# Guide to the Source and the Results

## Part 1. Alignments and Feature Extraction
Alignments were computed and analyzed on Saga which is part of the [Norwegian Research Infrastructure Services](https://documentation.sigma2.no/).
Saga runs the Linux O/S and the Slurm job control system.
Many of our shell scripts include Slurm directives for resource allocation.
The directives are formatted as comments, so they would be ignored in other environments.
These scripts may run as-is on any Linux O/S,
but they may need customization to exploit other grid computing environments.

### Data organization on disk
This shows the directory hierarchy for one aligner and one genus. Other datasets were organized similarly.
* Equus
    * Transcriptomes - two gzipped cDNA FASTA files
    * Genomes - two gzipped gDNA FASTA files
    * Reads - two gzipped FASTQ files, trimmed, with R1 and R2 in the filenames
    * bowtie - align to each reference separately (for machine learning)
        * index_asinus
            * inputs = soft link to cDNA file
            * outputs = index files in bt2 format
        * index_caballus - similar
        * map_caballus_to_caballus
            * inputs = soft links to reads and index files
            * outputs = aligments to transcripts, filename Sorted.bam
        * map_caballus_to_asinus - similar
        * map_asinus_to_asinus - similar
        * map_asinus_to_caballus - similar
    * diploid_bowtie - align to concatenation of references (no machine learning)
        * map_caballus_to_diploid
            * inputs = soft links to reads and index files
            * outputs = alignments to transcripts, filename Primary.bam
        * map_asinus_to_diploid - similar

### Scripts
See the scripts directory.
This shows scripts related to one aligner.
Similar scripts were used for other aligners


Scripts to prepare for machine learning
* bowtie_index.sh - create an index of the transcriptome
* bowtie_best1.sh - align reads to transcripts
* make_stats.sh - launch feature extraction on particular alignments
* bam_two_targets.py - feature extraction, see Table 1, input BAM, output csv

Scripts for comparison to the aligner by itself
* make_diploid_fasta.sh - concatenate transcriptomes, modify deflines for counting
* analyze_diploid_maps.sh - cout read pair alignents to either reference in the diploid file.

## Part 2. Machine learning

The Jupyter notebooks ran on
[Google CoLab](https://colab.research.google.com/) Pro virtual computers.
All the RF notebooks contain two sets of statistics.
Stats under "Comparison" refer to the comparison of alignment scores (columns B and E in most tables).
Status under "Validation" refer to the machine learning method (columns C and F in most tables).

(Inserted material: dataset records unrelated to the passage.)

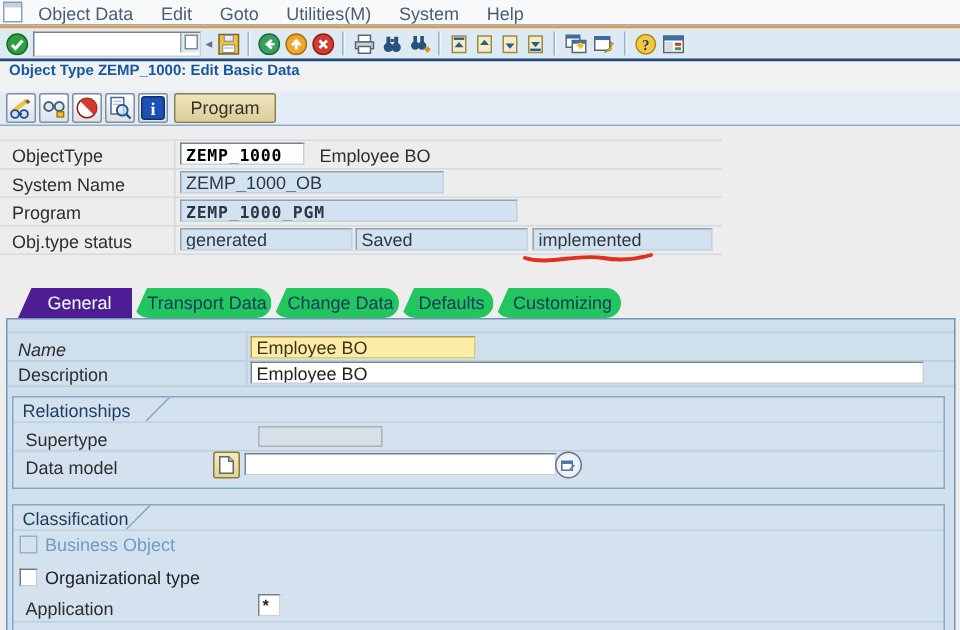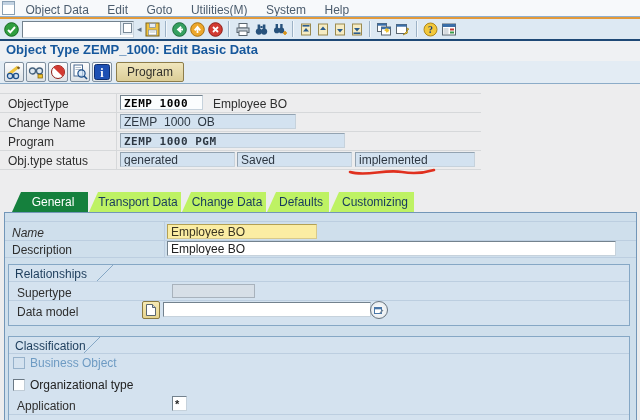--- a/index.html
+++ b/index.html
@@ -26,7 +26,7 @@
   .tri{font-size:9px;color:#5f7184;line-height:15px;}
   
   .titlebar{position:absolute;left:0;top:41px;width:640px;height:20px;background:#eff1f3;}
-  .title{position:absolute;left:6px;top:1px;font-size:13px;font-weight:bold;color:#17589c;white-space:nowrap;}
+  .title{position:absolute;left:6px;top:1px;font-size:10px;font-weight:bold;color:#17589c;white-space:nowrap;}
   
   .apptoolbar{position:absolute;left:0;top:61px;width:640px;height:22px;background:#e3ecf4;}
   .apptoolbar-underline{position:absolute;left:0;top:83px;width:640px;height:1px;background:#8cacc8;}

* Table 1 - List of features extracted by bam_two_targsts.py
* Table 2 - Arabidopsis RNA
    * RF_203 - Bowtie2
    * RF_207 - STAR RNA
* Table 3 - Arabidopsis DNA
    * RF_205 - HiSat2
    * RF_209 - STAR DNA
* Table 4 - Brassica RNA
    * RF_211 - Bowtie2
    * RF_213 - STAR RNA
* Table 5 - Brassica DNA
    * RF_215 - HiSat2
    * RF_217 - STAR DNA
* Table 6 - Equus RNA
    * RF_219 - Bowtie2
    * RF_223 - STAR RNA
* Table 7 - Equus DNA
    * RF_221 - HiSat2
    * RF_225 - STAR DNA
* Figure 1 - no source
* Figure 2 and Figure 3
    * See Figures3 notebook
* Table S1 - Compare architectures
    * GB_141
    * SVM_141b
    * MLP_141
* Table S2 - Compare forests
    * RF_141a
    * RF_141b
* Table S3 - Mus RNA
    * RF_149 - Bowtie2
    * RF_158 - STAR RNA
* Table S4 - Mus DNA
    * RF_150 - HiSat2
    * RF_159 - STAR DNA
* Table S5 - no source
* Table S6 - Equus generalization
    * RF_147 - Primary data used to train and test
    * RF_156 - Secondary data used for test only

## Part 3. Sample data
See the sample_data directory.

The reads and references are public data and too large to copy here.

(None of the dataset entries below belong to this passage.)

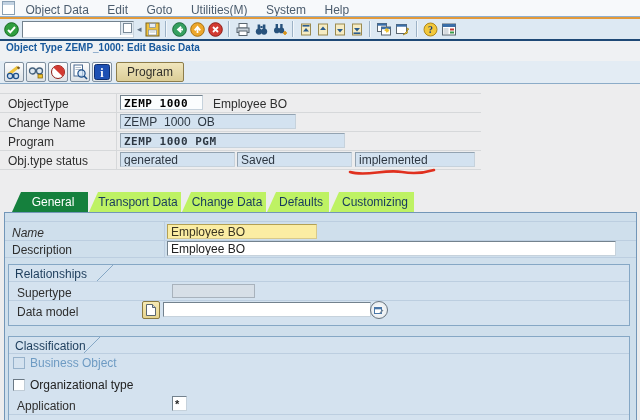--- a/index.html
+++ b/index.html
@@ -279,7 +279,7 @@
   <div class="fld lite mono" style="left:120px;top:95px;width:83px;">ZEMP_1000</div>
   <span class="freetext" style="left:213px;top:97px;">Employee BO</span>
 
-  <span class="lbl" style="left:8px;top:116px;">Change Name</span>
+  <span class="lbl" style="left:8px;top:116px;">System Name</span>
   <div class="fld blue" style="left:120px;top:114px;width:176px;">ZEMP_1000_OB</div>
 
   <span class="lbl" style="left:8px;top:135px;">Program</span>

The alignment files (BAM) are easily generated and too large to copy here.

The extracted feature files, in csv format, are also large and easily generated.

However, subsets with 10,000 rows are provided here.
These can be used with the appropriate RF notebook,
just by editing these variables in the notebook:
MAX_LINES_TO_LOAD (set to 10000),
DATA_FILE_0 (actual filename),
DATA_FILE_1 (actual filename.
We used similar files for quick initial testing of RF notebooks.
Even though the subset data size is 1/100 of that used for the paper,
the accuracy of models trained on the subsets was usually within
a percentage point of the result shown in the paper.